In contrast to this line of reasoning, Chief Justice Roberts and Justice Scalia appeared frustrated and annoyed that the merits of surgical discrimination were being debated yet again. Justice Roberts asked the city attorney if the city would have thrown out the test results if no whites had scored high enough for the promotions. Justice Scalia asked if this wasn’t simply a matter of “casting out the winners with the losers.” More than one justice probed attorneys on both sides as to where they believed race-consciousness ended and race-based decisions began.

It would be overly facetious to state that Justice Thomas was intently focused on the proceedings. In fact, he appeared hopelessly bored. I had hoped that he might weigh-in on the topic and ask a question, or perhaps two. Well, it didn’t happen. Consequently, it is difficult to speculate from my brief observation just how he will side in this case.

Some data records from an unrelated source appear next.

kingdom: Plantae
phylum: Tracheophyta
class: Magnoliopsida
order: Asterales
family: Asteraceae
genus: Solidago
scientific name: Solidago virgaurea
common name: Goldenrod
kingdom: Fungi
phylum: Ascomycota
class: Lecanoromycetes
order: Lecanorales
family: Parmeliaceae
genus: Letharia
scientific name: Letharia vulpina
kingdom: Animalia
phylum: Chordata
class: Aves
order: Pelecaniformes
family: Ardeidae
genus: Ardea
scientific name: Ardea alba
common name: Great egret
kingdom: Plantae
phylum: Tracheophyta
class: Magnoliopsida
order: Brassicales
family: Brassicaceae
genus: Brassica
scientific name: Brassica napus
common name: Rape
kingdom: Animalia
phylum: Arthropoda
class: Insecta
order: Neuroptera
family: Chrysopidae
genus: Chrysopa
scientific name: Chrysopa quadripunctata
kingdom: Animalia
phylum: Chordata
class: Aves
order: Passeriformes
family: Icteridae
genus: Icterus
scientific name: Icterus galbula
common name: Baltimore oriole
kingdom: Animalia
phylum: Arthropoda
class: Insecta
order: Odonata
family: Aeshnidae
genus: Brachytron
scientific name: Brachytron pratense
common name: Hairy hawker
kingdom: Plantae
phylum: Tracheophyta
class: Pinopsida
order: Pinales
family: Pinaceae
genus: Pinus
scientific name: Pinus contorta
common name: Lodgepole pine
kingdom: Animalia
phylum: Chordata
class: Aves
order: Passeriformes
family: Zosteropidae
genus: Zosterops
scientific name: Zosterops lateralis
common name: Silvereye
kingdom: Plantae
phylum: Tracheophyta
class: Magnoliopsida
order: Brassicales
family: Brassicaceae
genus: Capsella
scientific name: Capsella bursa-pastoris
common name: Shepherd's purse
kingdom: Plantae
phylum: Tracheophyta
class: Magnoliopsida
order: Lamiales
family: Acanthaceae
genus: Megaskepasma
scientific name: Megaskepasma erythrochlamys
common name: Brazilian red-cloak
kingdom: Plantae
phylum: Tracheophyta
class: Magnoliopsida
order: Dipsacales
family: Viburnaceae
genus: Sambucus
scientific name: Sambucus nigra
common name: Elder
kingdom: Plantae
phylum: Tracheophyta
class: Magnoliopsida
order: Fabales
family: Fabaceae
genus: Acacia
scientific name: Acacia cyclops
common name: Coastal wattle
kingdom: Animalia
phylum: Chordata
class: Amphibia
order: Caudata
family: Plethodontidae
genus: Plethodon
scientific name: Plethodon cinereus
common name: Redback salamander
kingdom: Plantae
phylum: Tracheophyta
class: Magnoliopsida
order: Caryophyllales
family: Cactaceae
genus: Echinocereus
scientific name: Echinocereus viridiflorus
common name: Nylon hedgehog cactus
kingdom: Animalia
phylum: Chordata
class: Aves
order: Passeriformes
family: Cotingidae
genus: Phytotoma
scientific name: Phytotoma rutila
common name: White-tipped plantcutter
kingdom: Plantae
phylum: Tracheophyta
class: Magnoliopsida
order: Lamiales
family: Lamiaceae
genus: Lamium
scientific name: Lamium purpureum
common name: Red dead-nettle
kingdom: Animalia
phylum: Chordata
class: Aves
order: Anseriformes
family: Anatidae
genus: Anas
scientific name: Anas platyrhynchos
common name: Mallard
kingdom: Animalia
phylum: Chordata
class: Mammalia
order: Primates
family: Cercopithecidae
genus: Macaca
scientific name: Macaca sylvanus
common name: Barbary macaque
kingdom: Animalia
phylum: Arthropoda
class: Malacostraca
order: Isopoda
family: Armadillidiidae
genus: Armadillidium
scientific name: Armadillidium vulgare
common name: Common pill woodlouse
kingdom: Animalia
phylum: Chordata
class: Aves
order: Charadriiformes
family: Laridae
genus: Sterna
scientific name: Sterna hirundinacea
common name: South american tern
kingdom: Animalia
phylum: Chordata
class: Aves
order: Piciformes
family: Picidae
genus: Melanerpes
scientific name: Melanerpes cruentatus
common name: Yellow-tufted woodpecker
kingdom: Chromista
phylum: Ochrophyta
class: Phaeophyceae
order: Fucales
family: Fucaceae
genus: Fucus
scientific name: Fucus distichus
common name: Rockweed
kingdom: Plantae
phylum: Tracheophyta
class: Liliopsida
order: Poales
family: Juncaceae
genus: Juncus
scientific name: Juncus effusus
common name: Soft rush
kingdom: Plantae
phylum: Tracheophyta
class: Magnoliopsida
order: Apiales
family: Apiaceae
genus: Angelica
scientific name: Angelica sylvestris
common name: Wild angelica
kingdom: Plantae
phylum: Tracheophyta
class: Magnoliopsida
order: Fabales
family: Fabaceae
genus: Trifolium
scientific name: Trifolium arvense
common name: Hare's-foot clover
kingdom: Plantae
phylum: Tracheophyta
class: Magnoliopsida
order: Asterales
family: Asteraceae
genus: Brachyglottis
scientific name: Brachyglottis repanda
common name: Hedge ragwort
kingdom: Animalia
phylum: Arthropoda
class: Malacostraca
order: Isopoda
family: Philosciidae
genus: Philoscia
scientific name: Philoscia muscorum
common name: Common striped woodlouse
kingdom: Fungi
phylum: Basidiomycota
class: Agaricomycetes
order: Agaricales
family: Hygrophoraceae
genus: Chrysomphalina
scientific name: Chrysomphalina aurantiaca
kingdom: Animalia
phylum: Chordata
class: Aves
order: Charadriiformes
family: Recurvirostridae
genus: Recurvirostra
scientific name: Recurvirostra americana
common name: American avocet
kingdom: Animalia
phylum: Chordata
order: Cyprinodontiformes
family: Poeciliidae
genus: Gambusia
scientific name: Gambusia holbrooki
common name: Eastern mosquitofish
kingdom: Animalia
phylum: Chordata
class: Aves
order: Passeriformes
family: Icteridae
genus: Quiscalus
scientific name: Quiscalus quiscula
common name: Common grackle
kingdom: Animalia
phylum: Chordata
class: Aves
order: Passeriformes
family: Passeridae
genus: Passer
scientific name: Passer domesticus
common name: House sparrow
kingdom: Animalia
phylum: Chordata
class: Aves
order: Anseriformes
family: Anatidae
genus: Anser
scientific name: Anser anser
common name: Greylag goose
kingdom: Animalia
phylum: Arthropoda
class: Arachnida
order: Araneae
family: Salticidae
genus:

But upon grabbing a copy of My Grandfather’s Son from the Supreme Court bookstore, I read on my flight home as Justice Thomas described a related situation that took place some thirty years prior. During the 70’s, the NAACP was investigating the disproportionate rate in which blacks were failing the bar exam. As I read these words, I was struck by the similarities in Ricci and formed my opinion about how he might rule in this case:

This only left one argument, the Legal Defense Fund’s “adverse impact” theory, which held that if a neutral examination produced disparate results among the races, then it could be considered discriminatory. But I didn’t buy that, either, knowing that no measurement of any part of our lives ever produced identical results for all racial or ethnic groups.

In his Howard speech, President Johnson asks, “For what is justice?” He quickly responded to his own question by stating,” It is to fulfill the fair expectations of man.”

The question now before this court may well be, “Whose fair expectations shall they seek to fulfill?”


Hopeful spectators line up outside the U.S. Supreme Court in advance of oral arguments in the New Haven firefighters discrimination case.